**Exercise:** Verbatim copy, images excluded: write out each record shown below.

[Stored items]
----

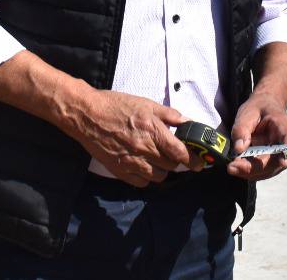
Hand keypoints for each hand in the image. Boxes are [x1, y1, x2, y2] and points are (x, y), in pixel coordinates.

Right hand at [69, 90, 190, 186]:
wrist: (86, 115)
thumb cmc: (115, 105)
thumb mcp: (145, 103)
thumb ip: (168, 115)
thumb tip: (187, 122)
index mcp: (153, 131)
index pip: (180, 153)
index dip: (193, 160)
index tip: (199, 163)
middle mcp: (144, 149)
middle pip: (171, 165)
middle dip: (175, 161)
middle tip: (173, 154)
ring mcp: (131, 162)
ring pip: (158, 177)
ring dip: (162, 170)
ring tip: (157, 160)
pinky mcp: (119, 170)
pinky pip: (141, 182)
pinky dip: (146, 177)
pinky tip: (143, 166)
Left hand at [225, 89, 286, 181]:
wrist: (263, 108)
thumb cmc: (257, 108)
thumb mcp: (248, 111)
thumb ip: (243, 127)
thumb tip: (239, 149)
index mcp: (284, 126)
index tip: (282, 161)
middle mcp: (285, 144)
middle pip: (275, 162)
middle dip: (254, 168)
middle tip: (233, 167)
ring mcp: (279, 156)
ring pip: (268, 171)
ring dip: (249, 173)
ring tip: (231, 168)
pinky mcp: (270, 162)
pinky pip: (261, 171)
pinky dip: (247, 172)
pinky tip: (234, 167)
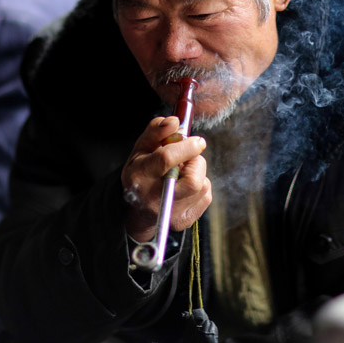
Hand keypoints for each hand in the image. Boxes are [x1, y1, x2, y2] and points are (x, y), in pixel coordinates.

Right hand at [121, 116, 211, 242]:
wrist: (138, 211)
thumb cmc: (141, 172)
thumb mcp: (140, 149)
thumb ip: (156, 131)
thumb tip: (175, 121)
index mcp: (141, 176)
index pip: (167, 160)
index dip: (186, 147)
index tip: (197, 141)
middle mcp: (156, 198)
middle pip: (193, 180)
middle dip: (196, 162)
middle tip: (187, 157)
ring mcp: (172, 213)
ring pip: (202, 185)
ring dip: (197, 172)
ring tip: (182, 172)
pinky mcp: (184, 221)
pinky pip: (206, 195)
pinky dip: (200, 184)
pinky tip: (185, 184)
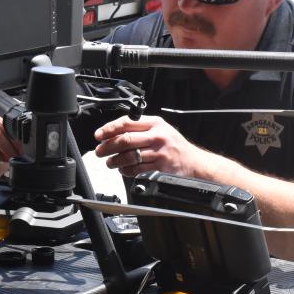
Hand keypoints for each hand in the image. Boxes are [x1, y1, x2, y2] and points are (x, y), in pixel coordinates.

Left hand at [94, 115, 212, 177]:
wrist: (195, 162)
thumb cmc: (174, 146)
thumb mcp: (161, 129)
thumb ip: (141, 128)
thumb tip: (114, 133)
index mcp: (155, 123)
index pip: (127, 122)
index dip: (109, 129)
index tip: (99, 135)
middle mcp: (157, 135)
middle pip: (125, 139)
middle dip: (108, 146)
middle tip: (99, 151)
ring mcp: (159, 151)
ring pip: (129, 156)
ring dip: (115, 161)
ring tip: (109, 163)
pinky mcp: (161, 166)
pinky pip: (137, 169)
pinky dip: (127, 171)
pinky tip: (123, 170)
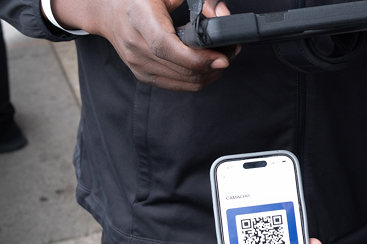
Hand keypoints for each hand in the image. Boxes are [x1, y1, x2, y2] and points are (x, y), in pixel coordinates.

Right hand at [48, 0, 239, 90]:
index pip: (166, 47)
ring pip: (184, 81)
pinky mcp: (144, 76)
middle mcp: (136, 45)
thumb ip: (200, 2)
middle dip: (214, 65)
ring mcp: (138, 64)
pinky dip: (198, 79)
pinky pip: (178, 85)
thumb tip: (223, 17)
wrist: (107, 12)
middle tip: (231, 52)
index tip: (221, 58)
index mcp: (139, 19)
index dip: (197, 57)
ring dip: (209, 74)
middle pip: (181, 69)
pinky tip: (207, 67)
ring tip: (222, 58)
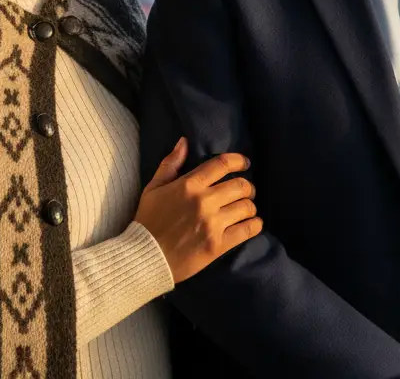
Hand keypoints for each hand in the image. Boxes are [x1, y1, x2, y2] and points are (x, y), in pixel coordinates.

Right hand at [134, 137, 262, 283]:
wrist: (144, 257)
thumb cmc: (149, 220)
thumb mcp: (154, 187)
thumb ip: (171, 163)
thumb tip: (184, 141)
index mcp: (190, 185)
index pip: (222, 164)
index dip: (239, 160)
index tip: (245, 163)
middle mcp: (204, 201)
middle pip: (240, 185)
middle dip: (247, 186)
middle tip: (245, 191)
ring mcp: (212, 224)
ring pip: (247, 207)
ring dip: (250, 206)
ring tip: (246, 208)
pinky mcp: (218, 245)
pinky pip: (247, 230)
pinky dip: (254, 225)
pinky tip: (252, 223)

----

**Exercise response:**
Hand keypoints for each hand in the image. Boxes are [x1, y1, x2, y2] and points are (x, y), in pixel coordinates.

Right hand at [69, 90, 190, 186]:
wrist: (86, 115)
thumb cmc: (115, 105)
thumb mcp: (145, 103)
thumb ip: (168, 115)
thumb tip: (187, 122)
index mcp: (153, 131)
index pip: (180, 153)
index dip: (193, 160)
index tip: (199, 163)
middle mcp: (144, 149)
middle pip: (171, 165)
middle dip: (175, 161)
middle tip: (173, 154)
ring mcp: (131, 162)
ring pip: (158, 177)
ring dip: (162, 170)
ring tip: (157, 160)
pinky mcp: (119, 170)
pinky pip: (141, 182)
pinky dip: (146, 177)
pinky tip: (143, 166)
Left hand at [225, 89, 286, 181]:
wrist: (263, 108)
thumb cmc: (257, 108)
thumb mcp: (248, 111)
thumb ip: (243, 127)
thumb tip: (239, 149)
index mcp: (284, 126)
index tip: (282, 161)
middle mcp: (285, 144)
middle pip: (275, 162)
middle dip: (254, 168)
middle tip: (233, 167)
ring mcp: (279, 156)
ring pip: (268, 171)
ring dip: (249, 173)
ring tip: (231, 168)
pinky mcp: (270, 162)
pinky pip: (261, 171)
pinky dip: (247, 172)
pinky tip: (234, 167)
Hand keypoints for each hand in the image. Boxes are [x1, y1, x2, y2] and points are (x, y), in pixel coordinates.

Right hand at [121, 116, 211, 242]:
wrist: (138, 211)
thumb cmc: (141, 172)
thumb mcp: (140, 149)
thumb ip: (156, 131)
thumb tip: (175, 121)
index mcp: (141, 176)
index pip: (167, 160)
index dip: (186, 147)
index tip: (197, 141)
middle mcp: (156, 198)
middle pip: (193, 180)
middle dip: (196, 162)
middle tip: (187, 157)
ring mcp: (172, 213)
ring pip: (202, 185)
ring dip: (197, 172)
ring tip: (182, 172)
pinky mcp: (184, 221)
pinky pip: (206, 195)
pinky dip: (200, 184)
pinky tip: (185, 184)
Hand keypoints for each hand in the image. Boxes are [x1, y1, x2, y2] and points are (x, y), in pixel coordinates.

Left hand at [94, 115, 212, 177]:
wrist: (195, 162)
thumb cmc: (174, 146)
thumb mcp: (161, 129)
thumb ip: (141, 128)
thumb tip: (114, 133)
index mcp: (155, 123)
index pip: (127, 122)
index dip: (109, 129)
index tip: (99, 135)
middle mcp: (157, 135)
middle pip: (125, 139)
middle dip: (108, 146)
middle tip: (99, 151)
ring mcp: (159, 151)
ring pip: (129, 156)
ring dip: (115, 161)
ring tip: (109, 163)
pinky mcp: (161, 166)
pinky pip: (137, 169)
pinky dip: (127, 171)
pinky tip: (123, 170)
Hand keypoints for each hand in the image. Boxes are [x1, y1, x2, y2] and points are (x, y), in pixel coordinates.

Right hand at [48, 0, 239, 90]:
index pip: (166, 47)
ring pip: (184, 81)
pinky mcp: (144, 76)
middle mcp: (136, 45)
thumb ip: (200, 2)
middle dip: (214, 65)
ring mcp: (138, 64)
pinky dip: (198, 79)
pinky pip: (178, 85)
thumb tip: (223, 17)
wrist: (107, 12)
middle tip: (231, 52)
index tip: (221, 58)
index mcp: (139, 19)
index dip: (197, 57)
ring dip: (209, 74)
middle pip: (181, 69)
pinky tip: (207, 67)
ring tip: (222, 58)
Hand keypoints for each hand in the image. Boxes are [x1, y1, x2, y2] and points are (x, y), in pixel coordinates.

Right hand at [134, 137, 262, 283]:
wrist: (144, 257)
thumb cmc: (149, 220)
thumb mcp: (154, 187)
thumb ip: (171, 163)
thumb tip: (184, 141)
index mcp: (190, 185)
index pip: (222, 164)
index dip: (239, 160)
index tip: (245, 163)
middle mcp: (204, 201)
middle pip: (240, 185)
middle dip: (247, 186)
middle tip: (245, 191)
ring mcp: (212, 224)
ring pip: (247, 207)
ring dip: (250, 206)
ring tip: (246, 208)
pinky mcp: (218, 245)
pinky pip: (247, 230)
pinky dip: (254, 225)
pinky tip: (252, 223)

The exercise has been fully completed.